Swedish cultural manager and writer

Marit Kapla (born 4 September 1970) is a Swedish writer, journalist and cultural manager. Her debut novel Osebol won the 2019 August Prize.

== Private life ==
Marit Kapla was born on 4 September 1970. She grew up a Swedish village called Osebol, which is located in Torsby Municipality, Värmland County.

She lives in Gothenburg.

== Career ==
She started her career by working in journalism. First, she worked at a local newspaper, then moved to Gothenburg, where she eventually worked for the Sveriges Television on the Filmkrönikan. In the years 2007–2014, Kapla worked as the director of the Gothenburg Film Festival, then for the next two years served as the program director of its digital streaming service. In the years 2016–2020, she was one of the two editors-in-chief of the journal Ord och Bild.

In 2019, Kapla published her debut book Osebol, which recounts the stories of almost all inhabitants of the village in the form of excerpts from her interviews with them. The work brought her the 2019 August Prize, the Guldpennan prize awarded by the Swedish Publicists' Association, Studieförbundet Vuxenskolans author prize 2019, Borås Tidnings debutantpris 2020 and Göran Palm Scholarship 2021. The English version of the book, translated by Peter Graves, won the 2022 Warwick Prize for Women in Translation and was nominated for the British Academy Book Prize for Global Cultural Understanding.
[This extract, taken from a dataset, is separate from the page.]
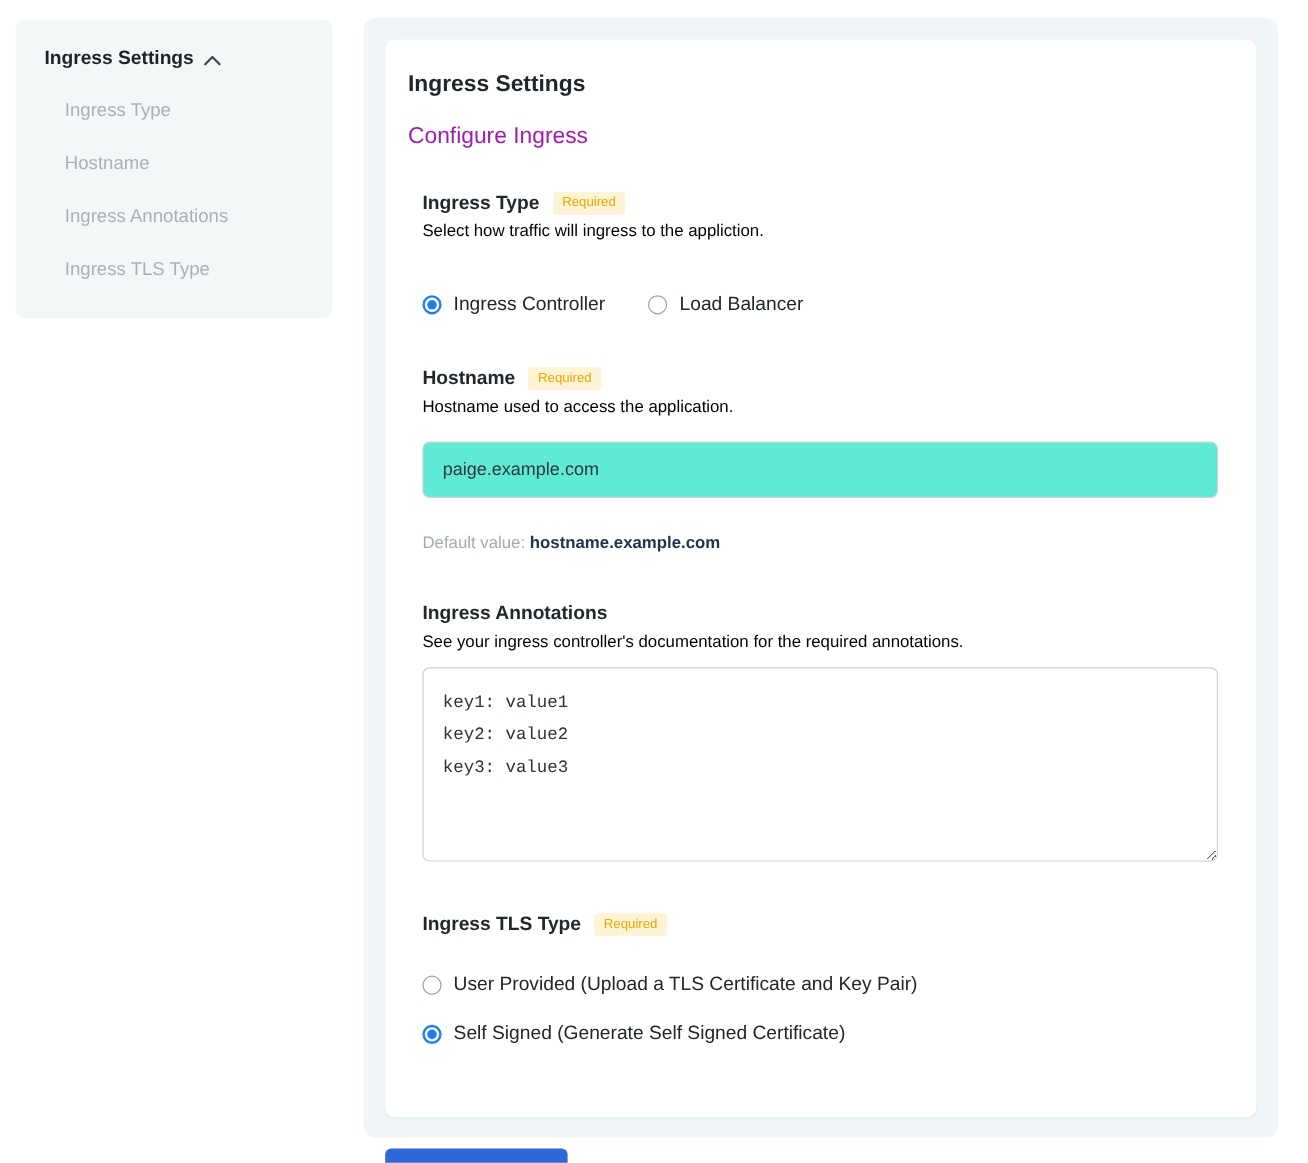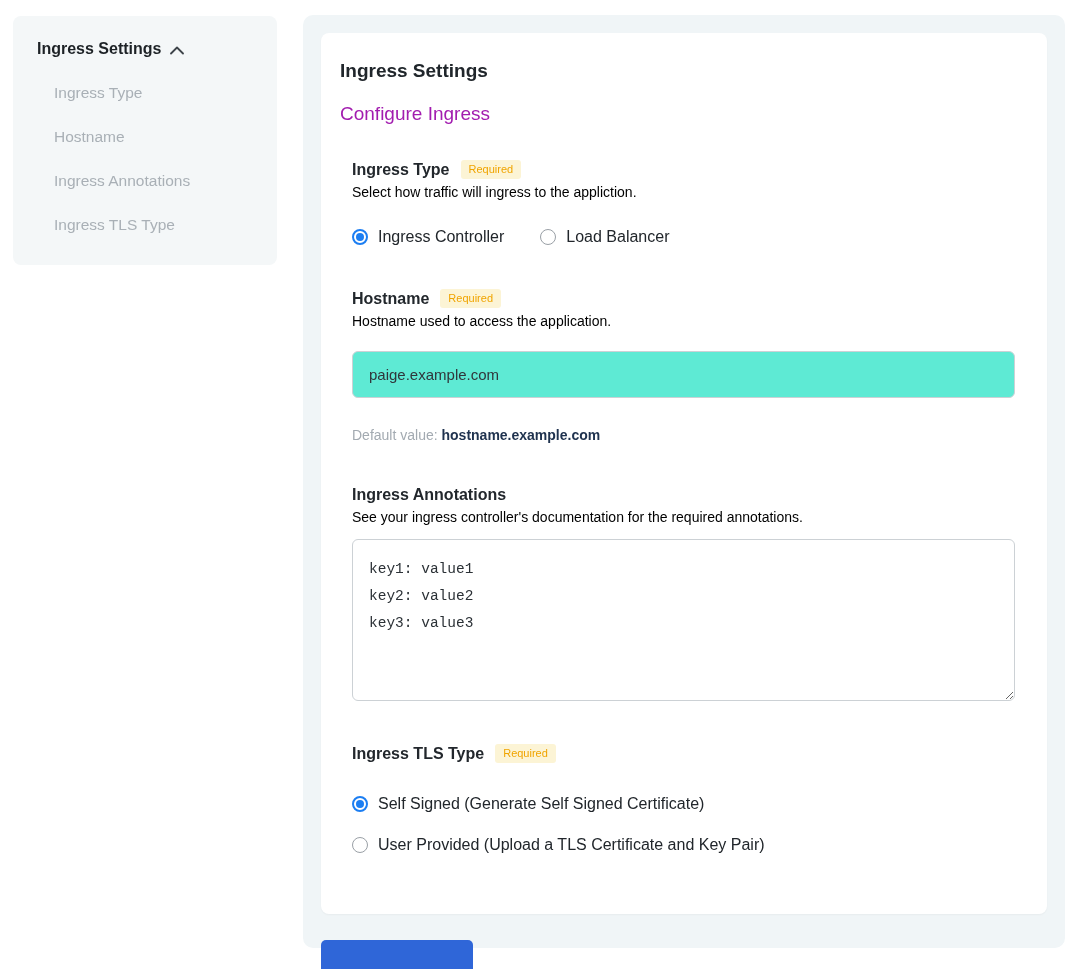"Ingress Controller" .radio-row { margin-top: 28px -> 45px }
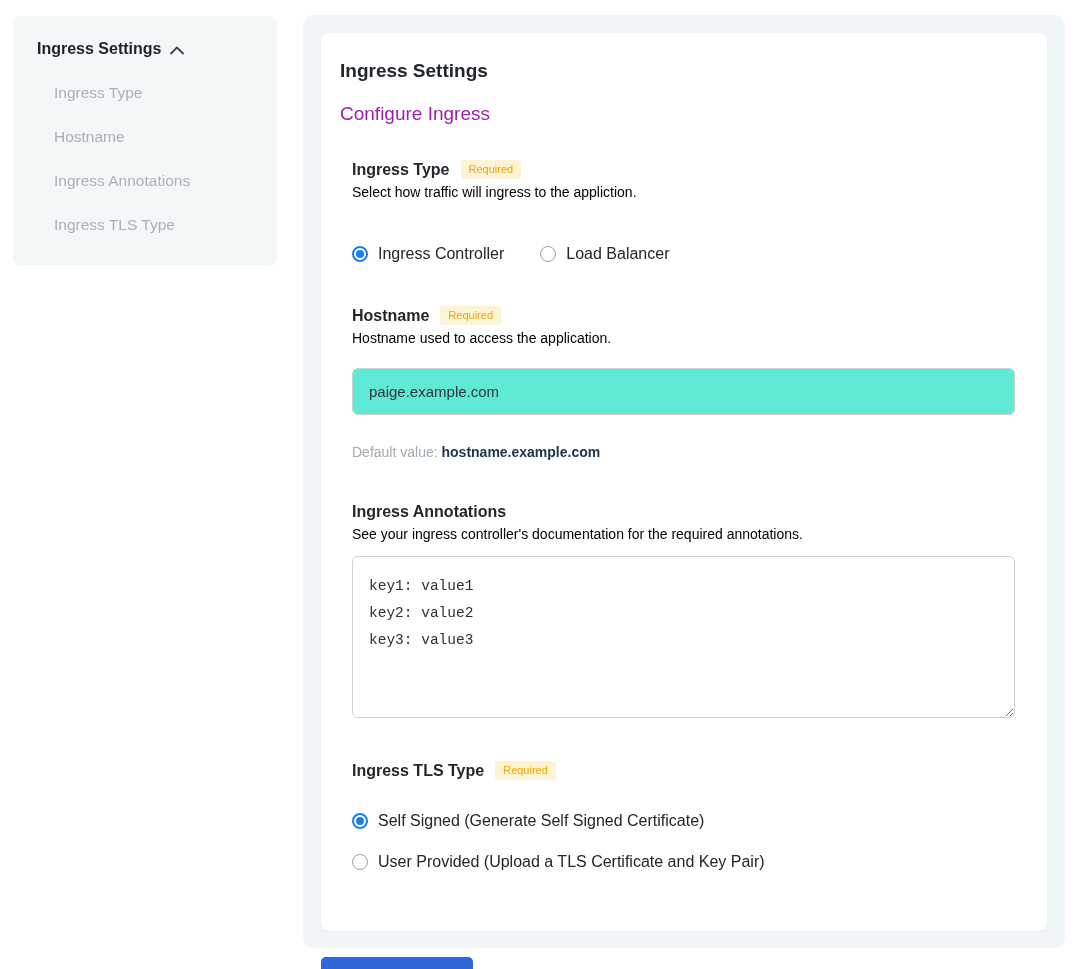"Self Signed (Generate Self Signed" label.radio-opt { order: before "User Provided (Upload a TLS" -> after "User Provided (Upload a TLS" }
The musician Martin Hederos set fragments of Osebol to music.

In 2022, Kapla published her second book, Kärlek på svenska, which also consisted of interviews, this time on the topic of love. However, Kapla did not conduct the interviews herself and based her book on the work of the filmmaker Staffan Julén instead. The book was nominated for the 2023 European Union Prize for Literature.